- Data for this task
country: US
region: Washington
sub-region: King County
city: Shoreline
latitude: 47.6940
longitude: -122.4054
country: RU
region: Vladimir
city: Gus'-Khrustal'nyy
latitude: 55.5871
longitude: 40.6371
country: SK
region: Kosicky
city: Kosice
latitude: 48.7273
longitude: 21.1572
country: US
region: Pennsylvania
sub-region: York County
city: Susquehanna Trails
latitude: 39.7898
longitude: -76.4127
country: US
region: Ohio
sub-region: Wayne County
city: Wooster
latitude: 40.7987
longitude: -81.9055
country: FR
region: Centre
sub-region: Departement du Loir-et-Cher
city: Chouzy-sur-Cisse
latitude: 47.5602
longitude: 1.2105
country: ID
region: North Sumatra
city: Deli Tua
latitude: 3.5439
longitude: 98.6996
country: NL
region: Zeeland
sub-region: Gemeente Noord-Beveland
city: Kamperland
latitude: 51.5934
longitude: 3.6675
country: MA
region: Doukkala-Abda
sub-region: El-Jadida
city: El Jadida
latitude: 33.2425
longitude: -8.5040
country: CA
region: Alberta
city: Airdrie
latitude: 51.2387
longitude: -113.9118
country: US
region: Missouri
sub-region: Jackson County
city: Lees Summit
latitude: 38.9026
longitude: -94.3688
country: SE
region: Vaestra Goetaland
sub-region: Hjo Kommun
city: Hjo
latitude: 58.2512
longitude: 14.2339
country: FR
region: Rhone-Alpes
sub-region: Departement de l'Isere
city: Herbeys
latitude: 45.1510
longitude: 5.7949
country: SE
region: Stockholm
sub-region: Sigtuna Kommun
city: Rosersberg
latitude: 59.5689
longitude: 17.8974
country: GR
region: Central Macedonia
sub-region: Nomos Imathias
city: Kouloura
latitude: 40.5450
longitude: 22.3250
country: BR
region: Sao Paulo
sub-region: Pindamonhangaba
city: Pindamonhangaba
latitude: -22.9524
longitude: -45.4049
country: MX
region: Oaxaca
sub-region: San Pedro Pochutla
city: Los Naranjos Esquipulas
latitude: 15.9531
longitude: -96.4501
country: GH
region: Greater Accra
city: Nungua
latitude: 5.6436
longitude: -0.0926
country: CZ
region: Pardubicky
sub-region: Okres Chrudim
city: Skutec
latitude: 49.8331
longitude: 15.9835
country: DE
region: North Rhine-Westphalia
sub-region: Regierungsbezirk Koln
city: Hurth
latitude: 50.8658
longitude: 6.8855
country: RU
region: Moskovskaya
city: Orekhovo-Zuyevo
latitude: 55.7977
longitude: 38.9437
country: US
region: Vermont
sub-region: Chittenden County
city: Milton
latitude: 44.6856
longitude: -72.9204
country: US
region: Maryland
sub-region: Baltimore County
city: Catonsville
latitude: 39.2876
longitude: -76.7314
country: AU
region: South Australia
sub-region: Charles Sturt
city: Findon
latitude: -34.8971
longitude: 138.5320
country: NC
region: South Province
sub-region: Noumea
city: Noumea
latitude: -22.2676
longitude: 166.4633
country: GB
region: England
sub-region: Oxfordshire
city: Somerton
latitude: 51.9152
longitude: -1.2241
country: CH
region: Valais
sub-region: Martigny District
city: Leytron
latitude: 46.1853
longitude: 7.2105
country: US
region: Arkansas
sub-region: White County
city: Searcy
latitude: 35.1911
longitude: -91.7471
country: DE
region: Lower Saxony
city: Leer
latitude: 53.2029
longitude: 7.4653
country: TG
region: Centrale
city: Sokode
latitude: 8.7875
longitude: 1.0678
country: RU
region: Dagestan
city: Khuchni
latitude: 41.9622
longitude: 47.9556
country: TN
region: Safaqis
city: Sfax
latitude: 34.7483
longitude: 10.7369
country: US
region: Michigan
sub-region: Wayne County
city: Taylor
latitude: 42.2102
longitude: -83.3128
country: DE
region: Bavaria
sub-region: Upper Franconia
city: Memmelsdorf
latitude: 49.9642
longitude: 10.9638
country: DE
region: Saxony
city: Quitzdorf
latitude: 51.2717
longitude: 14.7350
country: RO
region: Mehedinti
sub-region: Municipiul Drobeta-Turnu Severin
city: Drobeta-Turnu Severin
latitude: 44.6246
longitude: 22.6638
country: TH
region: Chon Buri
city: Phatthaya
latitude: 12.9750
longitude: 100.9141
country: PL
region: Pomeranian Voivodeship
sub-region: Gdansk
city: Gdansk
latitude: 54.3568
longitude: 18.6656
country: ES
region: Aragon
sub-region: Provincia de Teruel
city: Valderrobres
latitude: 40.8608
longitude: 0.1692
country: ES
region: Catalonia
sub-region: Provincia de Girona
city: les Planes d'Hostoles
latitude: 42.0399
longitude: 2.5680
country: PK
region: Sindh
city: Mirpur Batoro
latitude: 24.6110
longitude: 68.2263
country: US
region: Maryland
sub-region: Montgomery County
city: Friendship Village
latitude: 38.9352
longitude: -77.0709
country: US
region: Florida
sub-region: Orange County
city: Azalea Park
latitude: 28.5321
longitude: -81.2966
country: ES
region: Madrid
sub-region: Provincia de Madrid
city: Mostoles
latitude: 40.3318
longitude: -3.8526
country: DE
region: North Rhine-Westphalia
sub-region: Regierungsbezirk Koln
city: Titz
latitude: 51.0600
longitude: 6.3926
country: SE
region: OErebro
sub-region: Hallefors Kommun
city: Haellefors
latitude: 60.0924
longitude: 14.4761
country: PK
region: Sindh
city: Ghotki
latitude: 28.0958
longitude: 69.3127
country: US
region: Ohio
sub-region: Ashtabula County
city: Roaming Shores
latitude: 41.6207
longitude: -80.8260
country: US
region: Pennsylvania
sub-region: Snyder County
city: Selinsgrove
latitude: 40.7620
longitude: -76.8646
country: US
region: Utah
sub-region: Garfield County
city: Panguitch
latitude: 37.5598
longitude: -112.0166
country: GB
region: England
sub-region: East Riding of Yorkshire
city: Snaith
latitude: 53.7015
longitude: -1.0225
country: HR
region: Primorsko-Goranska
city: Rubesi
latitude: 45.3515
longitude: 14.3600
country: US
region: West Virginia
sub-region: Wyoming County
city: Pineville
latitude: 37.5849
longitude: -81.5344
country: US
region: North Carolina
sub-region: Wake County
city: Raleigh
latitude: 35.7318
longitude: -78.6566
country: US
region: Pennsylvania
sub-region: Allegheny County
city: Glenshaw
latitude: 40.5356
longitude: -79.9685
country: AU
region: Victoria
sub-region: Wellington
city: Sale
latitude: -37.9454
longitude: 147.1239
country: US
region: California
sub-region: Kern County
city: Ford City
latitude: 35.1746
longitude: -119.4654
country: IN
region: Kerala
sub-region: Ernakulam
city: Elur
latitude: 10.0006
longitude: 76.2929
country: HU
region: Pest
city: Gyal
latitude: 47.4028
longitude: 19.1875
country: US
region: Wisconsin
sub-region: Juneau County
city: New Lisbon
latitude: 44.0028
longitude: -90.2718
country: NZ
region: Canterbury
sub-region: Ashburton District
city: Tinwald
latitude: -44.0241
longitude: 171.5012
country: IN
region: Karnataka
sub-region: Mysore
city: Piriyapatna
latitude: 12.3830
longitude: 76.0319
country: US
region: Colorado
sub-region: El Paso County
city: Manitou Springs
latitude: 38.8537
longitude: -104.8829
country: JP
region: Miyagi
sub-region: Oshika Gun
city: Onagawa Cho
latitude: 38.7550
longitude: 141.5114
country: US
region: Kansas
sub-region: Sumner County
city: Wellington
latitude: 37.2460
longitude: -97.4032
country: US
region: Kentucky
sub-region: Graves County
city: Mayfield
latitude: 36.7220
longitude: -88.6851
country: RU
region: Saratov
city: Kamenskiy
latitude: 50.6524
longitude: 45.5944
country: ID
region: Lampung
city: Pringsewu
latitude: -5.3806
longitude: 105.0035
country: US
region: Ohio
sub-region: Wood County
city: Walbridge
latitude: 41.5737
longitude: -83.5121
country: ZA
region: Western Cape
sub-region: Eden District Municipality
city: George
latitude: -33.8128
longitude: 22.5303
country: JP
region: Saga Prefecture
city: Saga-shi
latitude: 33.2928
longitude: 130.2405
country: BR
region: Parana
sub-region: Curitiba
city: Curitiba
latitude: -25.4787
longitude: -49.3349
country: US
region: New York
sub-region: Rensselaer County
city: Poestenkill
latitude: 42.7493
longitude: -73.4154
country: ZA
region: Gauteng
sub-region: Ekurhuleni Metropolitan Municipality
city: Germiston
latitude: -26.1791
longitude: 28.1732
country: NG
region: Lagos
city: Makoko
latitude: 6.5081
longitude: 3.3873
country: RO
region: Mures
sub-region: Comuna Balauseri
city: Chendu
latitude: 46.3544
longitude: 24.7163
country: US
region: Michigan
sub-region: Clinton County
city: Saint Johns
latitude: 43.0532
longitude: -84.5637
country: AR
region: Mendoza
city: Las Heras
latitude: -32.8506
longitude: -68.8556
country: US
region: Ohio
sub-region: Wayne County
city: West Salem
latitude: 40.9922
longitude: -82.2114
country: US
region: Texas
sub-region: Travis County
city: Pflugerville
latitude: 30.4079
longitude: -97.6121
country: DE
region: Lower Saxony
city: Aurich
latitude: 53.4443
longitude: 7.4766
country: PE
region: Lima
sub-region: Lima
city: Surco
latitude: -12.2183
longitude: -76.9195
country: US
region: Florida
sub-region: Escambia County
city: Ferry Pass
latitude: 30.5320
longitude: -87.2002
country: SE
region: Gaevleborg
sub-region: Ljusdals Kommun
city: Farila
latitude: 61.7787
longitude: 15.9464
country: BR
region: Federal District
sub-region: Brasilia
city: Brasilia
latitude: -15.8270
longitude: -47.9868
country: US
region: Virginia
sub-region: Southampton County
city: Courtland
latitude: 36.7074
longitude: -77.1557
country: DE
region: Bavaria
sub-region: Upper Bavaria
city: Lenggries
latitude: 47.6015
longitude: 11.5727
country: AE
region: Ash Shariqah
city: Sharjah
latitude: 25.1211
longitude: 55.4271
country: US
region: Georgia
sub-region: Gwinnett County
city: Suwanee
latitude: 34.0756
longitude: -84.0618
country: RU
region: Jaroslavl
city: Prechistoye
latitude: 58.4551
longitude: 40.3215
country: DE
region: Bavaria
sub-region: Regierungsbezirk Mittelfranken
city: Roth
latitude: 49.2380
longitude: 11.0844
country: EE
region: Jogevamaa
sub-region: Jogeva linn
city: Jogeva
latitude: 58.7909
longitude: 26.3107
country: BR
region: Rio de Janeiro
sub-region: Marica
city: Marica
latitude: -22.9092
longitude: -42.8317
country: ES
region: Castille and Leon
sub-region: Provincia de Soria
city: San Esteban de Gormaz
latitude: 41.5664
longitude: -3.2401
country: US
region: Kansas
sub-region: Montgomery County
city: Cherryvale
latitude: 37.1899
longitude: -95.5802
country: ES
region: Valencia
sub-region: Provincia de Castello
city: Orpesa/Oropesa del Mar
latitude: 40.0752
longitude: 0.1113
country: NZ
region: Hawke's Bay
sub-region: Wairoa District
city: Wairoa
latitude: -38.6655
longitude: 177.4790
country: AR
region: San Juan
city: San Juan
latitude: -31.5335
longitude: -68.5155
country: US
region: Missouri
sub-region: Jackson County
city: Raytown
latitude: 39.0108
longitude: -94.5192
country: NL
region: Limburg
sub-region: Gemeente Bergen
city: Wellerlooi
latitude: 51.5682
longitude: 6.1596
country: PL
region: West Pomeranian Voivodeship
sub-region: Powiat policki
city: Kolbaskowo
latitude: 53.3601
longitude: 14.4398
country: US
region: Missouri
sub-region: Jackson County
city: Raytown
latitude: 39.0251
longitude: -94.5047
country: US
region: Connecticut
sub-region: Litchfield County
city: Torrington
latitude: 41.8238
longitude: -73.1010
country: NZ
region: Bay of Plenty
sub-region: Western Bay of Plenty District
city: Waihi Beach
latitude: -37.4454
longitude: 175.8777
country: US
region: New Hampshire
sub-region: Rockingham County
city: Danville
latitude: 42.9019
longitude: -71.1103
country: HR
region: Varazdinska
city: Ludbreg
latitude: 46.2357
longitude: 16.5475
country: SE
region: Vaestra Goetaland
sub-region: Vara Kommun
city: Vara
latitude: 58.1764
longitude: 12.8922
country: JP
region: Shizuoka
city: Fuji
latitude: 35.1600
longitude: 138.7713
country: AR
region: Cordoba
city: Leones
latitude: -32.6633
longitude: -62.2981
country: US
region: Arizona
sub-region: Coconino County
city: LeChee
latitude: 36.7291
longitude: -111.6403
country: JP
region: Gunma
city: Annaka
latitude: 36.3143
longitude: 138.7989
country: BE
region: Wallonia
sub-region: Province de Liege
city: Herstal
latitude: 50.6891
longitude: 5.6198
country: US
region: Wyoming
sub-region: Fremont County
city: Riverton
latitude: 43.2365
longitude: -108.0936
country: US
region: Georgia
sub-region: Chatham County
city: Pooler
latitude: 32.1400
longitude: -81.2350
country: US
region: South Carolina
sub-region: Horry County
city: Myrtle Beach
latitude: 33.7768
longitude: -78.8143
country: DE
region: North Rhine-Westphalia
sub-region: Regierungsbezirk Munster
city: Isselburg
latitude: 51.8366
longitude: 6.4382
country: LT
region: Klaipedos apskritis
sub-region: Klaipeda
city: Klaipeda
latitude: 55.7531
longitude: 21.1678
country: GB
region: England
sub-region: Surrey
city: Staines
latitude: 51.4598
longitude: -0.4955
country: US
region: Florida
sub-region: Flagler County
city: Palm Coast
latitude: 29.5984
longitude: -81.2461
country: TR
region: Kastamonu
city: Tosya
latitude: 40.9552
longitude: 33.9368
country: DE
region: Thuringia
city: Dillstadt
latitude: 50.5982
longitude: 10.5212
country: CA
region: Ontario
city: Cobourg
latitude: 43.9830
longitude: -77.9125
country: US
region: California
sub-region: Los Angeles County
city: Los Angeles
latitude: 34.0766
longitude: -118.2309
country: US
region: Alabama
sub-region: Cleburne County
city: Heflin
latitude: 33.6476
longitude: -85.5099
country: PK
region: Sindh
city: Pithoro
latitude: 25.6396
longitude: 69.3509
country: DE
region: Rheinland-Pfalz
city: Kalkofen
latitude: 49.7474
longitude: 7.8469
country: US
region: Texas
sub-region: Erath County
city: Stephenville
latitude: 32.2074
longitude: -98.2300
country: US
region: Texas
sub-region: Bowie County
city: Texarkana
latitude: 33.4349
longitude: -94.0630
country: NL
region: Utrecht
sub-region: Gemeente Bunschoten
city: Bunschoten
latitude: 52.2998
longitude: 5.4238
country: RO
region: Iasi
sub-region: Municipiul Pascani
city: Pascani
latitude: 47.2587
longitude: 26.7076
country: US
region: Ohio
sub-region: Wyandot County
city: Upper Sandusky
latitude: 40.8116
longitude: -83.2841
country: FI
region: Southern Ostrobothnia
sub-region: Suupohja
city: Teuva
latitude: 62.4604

- Brief
Revise the part of the records that opens with the line containing "city: Wooster" and closes with the line containing "city: Kamperland" by replacing "latitude" with "lat" and leaving all else unchanged. Give only those lines.

- Reply to the task
city: Wooster
lat: 40.7987
longitude: -81.9055
country: FR
region: Centre
sub-region: Departement du Loir-et-Cher
city: Chouzy-sur-Cisse
lat: 47.5602
longitude: 1.2105
country: ID
region: North Sumatra
city: Deli Tua
lat: 3.5439
longitude: 98.6996
country: NL
region: Zeeland
sub-region: Gemeente Noord-Beveland
city: Kamperland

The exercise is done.